Surveys various religious traditions in American history from colonial times to the present. Discusses how religions groups. beliefs, and issues have changed over time and how they interact with each other. Includes the different branches of Christianity and Judaism; the study of awakenings and revivals; the stories of prominent religious thinkers and leaders; immigrant religious traditions; the tensions between liberal and traditional religious forms; the prophetic and apocalyptic traditions in America; and the impact of Native America, Asian, and African beliefs and practices on the religious landscape.

Rel 346 Philosophy of Religion (3)
Cross-listed as Phil 346

Rel 380 Special Studies (3)
A concentrated intermediate study of a particular component of religious studies.
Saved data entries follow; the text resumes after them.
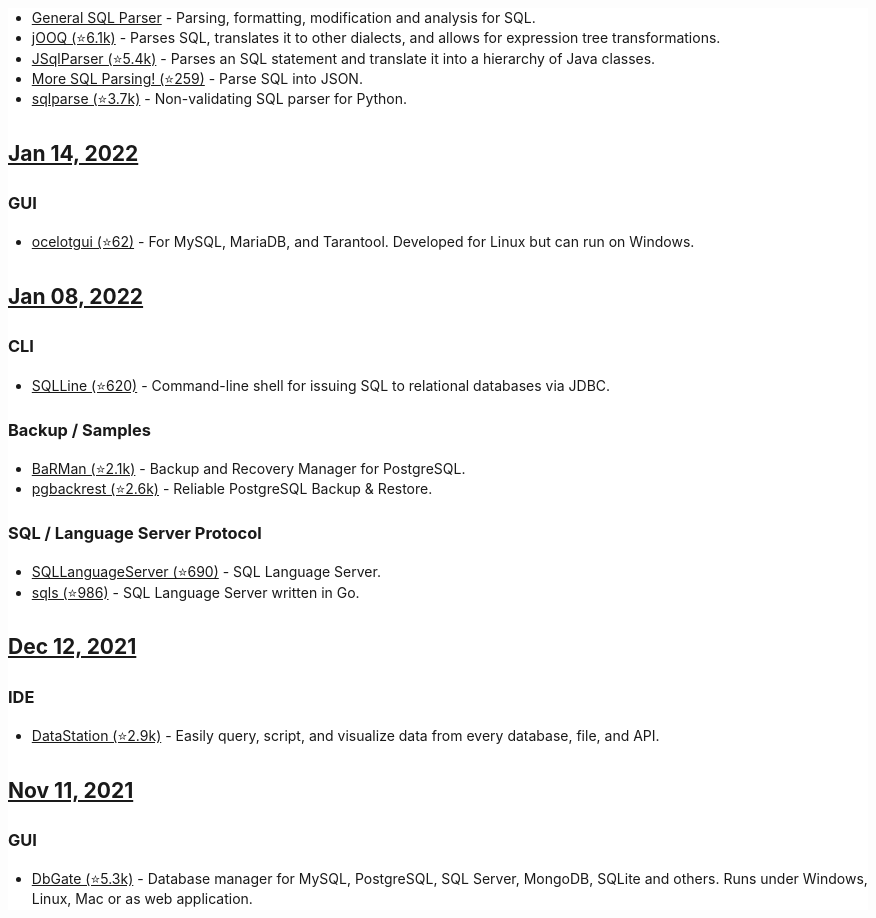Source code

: *   [General SQL Parser](https://www.sqlparser.com) - Parsing, formatting, modification and analysis for SQL.
*   [jOOQ (⭐6.1k)](https://github.com/jOOQ/jOOQ) - Parses SQL, translates it to other dialects, and allows for expression tree transformations.
*   [JSqlParser (⭐5.4k)](https://github.com/JSQLParser/JSqlParser) - Parses an SQL statement and translate it into a hierarchy of Java classes.
*   [More SQL Parsing! (⭐259)](https://github.com/klahnakoski/mo-sql-parsing) - Parse SQL into JSON.
*   [sqlparse (⭐3.7k)](https://github.com/andialbrecht/sqlparse) - Non-validating SQL parser for Python.

## [Jan 14, 2022](/content/2022/01/14/README.md)

### GUI

*   [ocelotgui (⭐62)](https://github.com/ocelot-inc/ocelotgui) - For MySQL, MariaDB, and Tarantool. Developed for Linux but can run on Windows.

## [Jan 08, 2022](/content/2022/01/08/README.md)

### CLI

*   [SQLLine (⭐620)](https://github.com/julianhyde/sqlline) - Command-line shell for issuing SQL to relational databases via JDBC.

### Backup / Samples

*   [BaRMan (⭐2.1k)](https://github.com/2ndquadrant-it/barman) - Backup and Recovery Manager for PostgreSQL.
*   [pgbackrest (⭐2.6k)](https://github.com/pgbackrest/pgbackrest) - Reliable PostgreSQL Backup & Restore.

### SQL / Language Server Protocol

*   [SQLLanguageServer (⭐690)](https://github.com/joe-re/sql-language-server) - SQL Language Server.
*   [sqls (⭐986)](https://github.com/lighttiger2505/sqls) - SQL Language Server written in Go.

## [Dec 12, 2021](/content/2021/12/12/README.md)

### IDE

*   [DataStation (⭐2.9k)](https://github.com/multiprocessio/datastation) - Easily query, script, and visualize data from every database, file, and API.

## [Nov 11, 2021](/content/2021/11/11/README.md)

### GUI

*   [DbGate (⭐5.3k)](https://github.com/dbgate/dbgate) - Database manager for MySQL, PostgreSQL, SQL Server, MongoDB, SQLite and others. Runs under Windows, Linux, Mac or as web application.
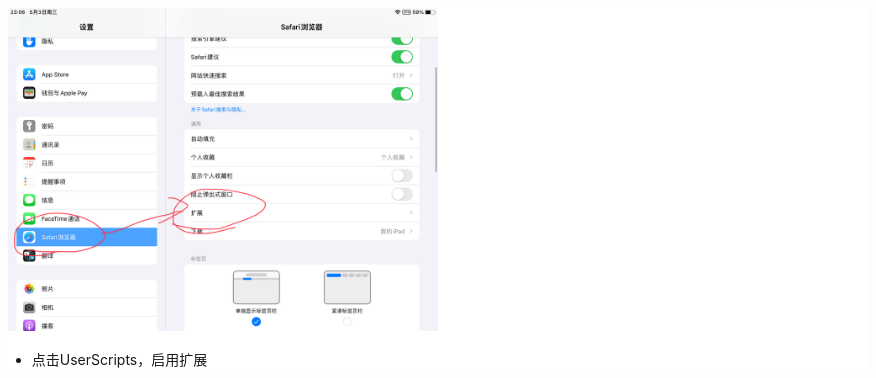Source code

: <img src=./ab30/1011810C-BF28-4FC8-9880-CA6CC9B9F9F7.jpeg width=50%>
</div>

- 点击UserScripts，启用扩展
<div align="center">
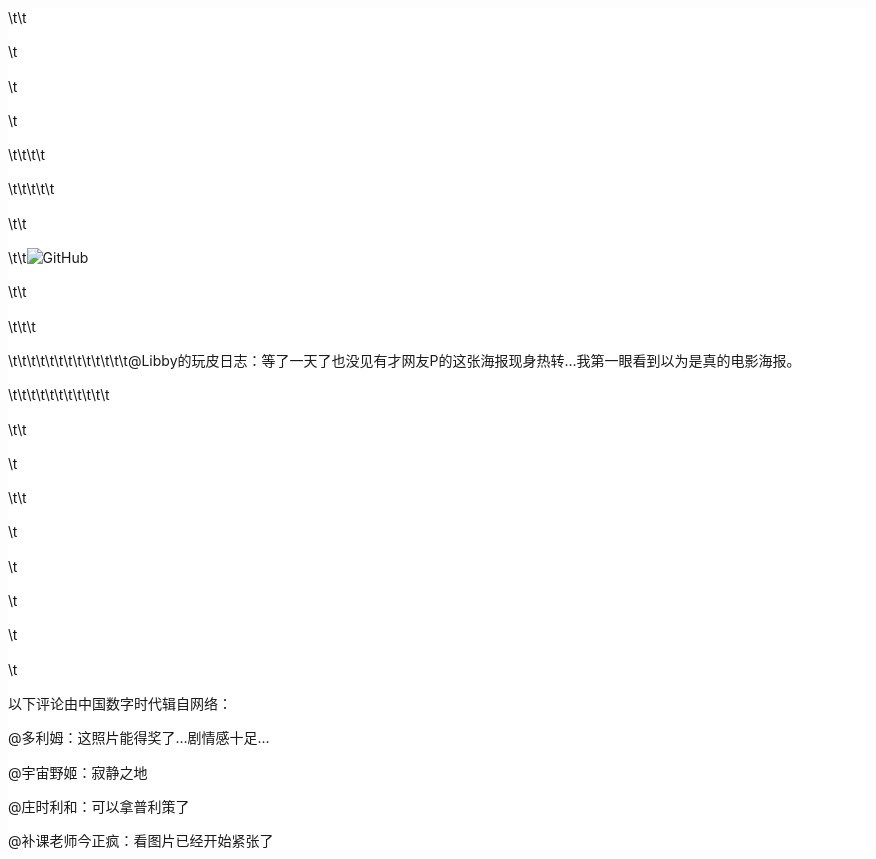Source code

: \t\t



\t





\t



\t



\t\t\t\t

\t\t\t\t\t

\t\t

\t\t![GitHub](https://cdn.wp-modula.com/client/q_lossless,ret_img,w_225,h_300/https://chinadigitaltimes.net/chinese/files/2022/06/9b8fe7e7ly1h3i0y3ducoj20u0140ah6-1.jpg)

\t\t

\t\t\t

\t\t\t\t\t\t\t\t\t\t\t\t\t@Libby的玩皮日志：等了一天了也没见有才网友P的这张海报现身热转…我第一眼看到以为是真的电影海报。

\t\t\t\t\t\t\t\t\t\t\t

\t\t



\t



\t\t

\t



\t

\t

\t



\t



以下评论由中国数字时代辑自网络：



@多利姆：这照片能得奖了…剧情感十足…

@宇宙野姬：寂静之地

@庄时利和：可以拿普利策了

@补课老师今正疯：看图片已经开始紧张了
Repeatable for credit.

Rel 410 Comparative Religion (3)
An observation and analysis of the patterns found in the characteristic religous phenomena (e.g. myths, symbols, rites, institutions), with a view to a systematic understanding of human's religious life as it has expressed itself throughout history.

Rel 442 Greek and Roman Religion (3)
The transformations in the religions of the Mediterranean world and the Near East Between the conquests of Alexander the Great and the Triumph of Christianity under Constantine. Covers the traditional forms of Greek and Roman religion, the impact of Greek culture and religion on the EAst after Alexander, the mystery religions, the spread of oriental cults in the Roman Empire, Gnosticism, astrology, and the development of Christianity within the Roman Empire. At its most inclusive level, course deals with the particular religious synthesis lying at the basis of Western civilization; the fusion of Jewish, Greek, and Roman patterns of though in the Christian world of antiquity.
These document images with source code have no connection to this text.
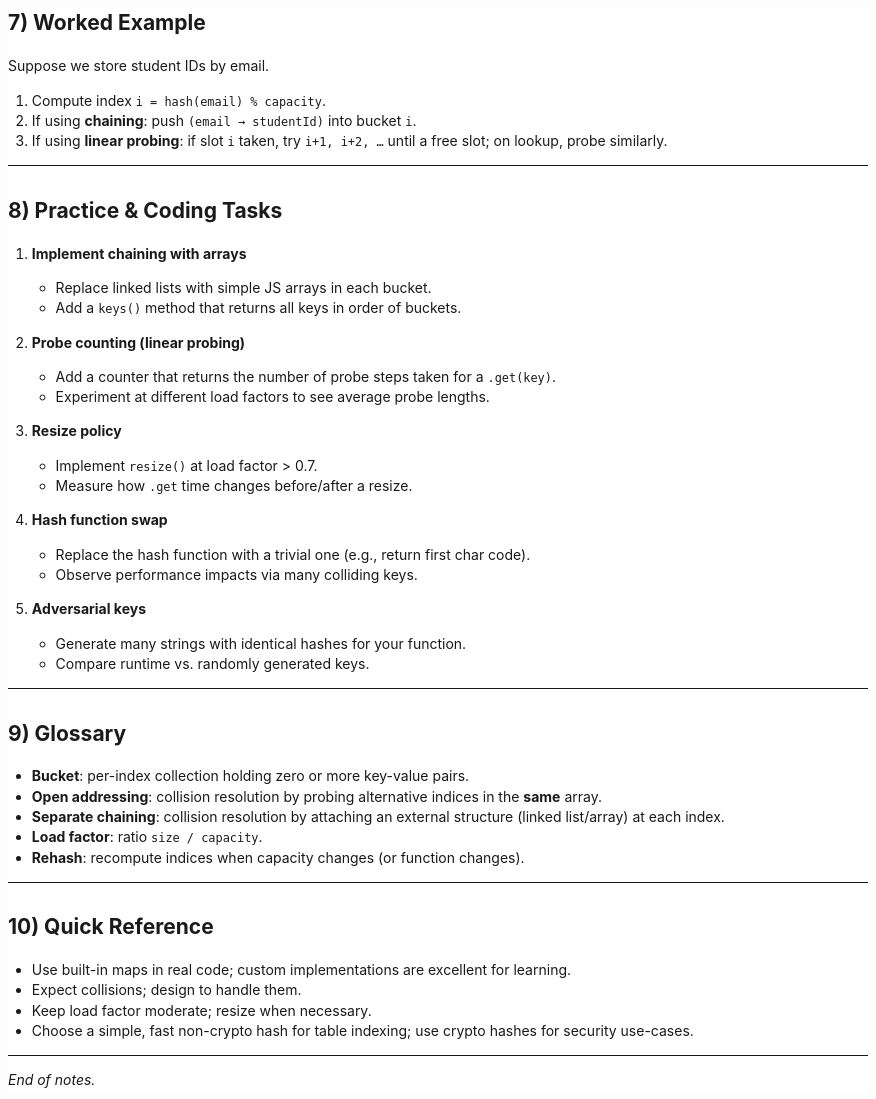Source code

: ## 7) Worked Example

Suppose we store student IDs by email.

1. Compute index `i = hash(email) % capacity`.  
2. If using **chaining**: push `(email → studentId)` into bucket `i`.  
3. If using **linear probing**: if slot `i` taken, try `i+1, i+2, …` until a free slot; on lookup, probe similarly.

---

## 8) Practice & Coding Tasks

1. **Implement chaining with arrays**  
   - Replace linked lists with simple JS arrays in each bucket.  
   - Add a `keys()` method that returns all keys in order of buckets.

2. **Probe counting (linear probing)**  
   - Add a counter that returns the number of probe steps taken for a `.get(key)`.  
   - Experiment at different load factors to see average probe lengths.

3. **Resize policy**  
   - Implement `resize()` at load factor > 0.7.  
   - Measure how `.get` time changes before/after a resize.

4. **Hash function swap**  
   - Replace the hash function with a trivial one (e.g., return first char code).  
   - Observe performance impacts via many colliding keys.

5. **Adversarial keys**  
   - Generate many strings with identical hashes for your function.  
   - Compare runtime vs. randomly generated keys.

---

## 9) Glossary

- **Bucket**: per-index collection holding zero or more key-value pairs.  
- **Open addressing**: collision resolution by probing alternative indices in the **same** array.  
- **Separate chaining**: collision resolution by attaching an external structure (linked list/array) at each index.  
- **Load factor**: ratio `size / capacity`.  
- **Rehash**: recompute indices when capacity changes (or function changes).

---

## 10) Quick Reference

- Use built-in maps in real code; custom implementations are excellent for learning.  
- Expect collisions; design to handle them.  
- Keep load factor moderate; resize when necessary.  
- Choose a simple, fast non-crypto hash for table indexing; use crypto hashes for security use-cases.

---

*End of notes.*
Rel 476 The Reformation (3)
Cross-listed as HIST 576

Rel 480 Special Studies (3)
A concentrated study of a religious issue or text announced by the instructor when course is schedule. Repeatable for credit. Prerequisite; instructor's consent.

Rel 490 Indepent Work (1-3)
Designed for the student capable of doing advance independent work in a specialized area of the study of religion that is not formally offered by the department. Repeatable for credit. Prerequisite:departmental consent.

Courses for Graduate/Undergraduate Credit

Rel 750 Workshop in Religion (2-4)

Rel 790 Independent Study (1-3)
For the student who is capable of doing graduate work in a specialized area of the study of religion not formally offered by the department. Repeatable for credit. Prerequisite: departmental consent.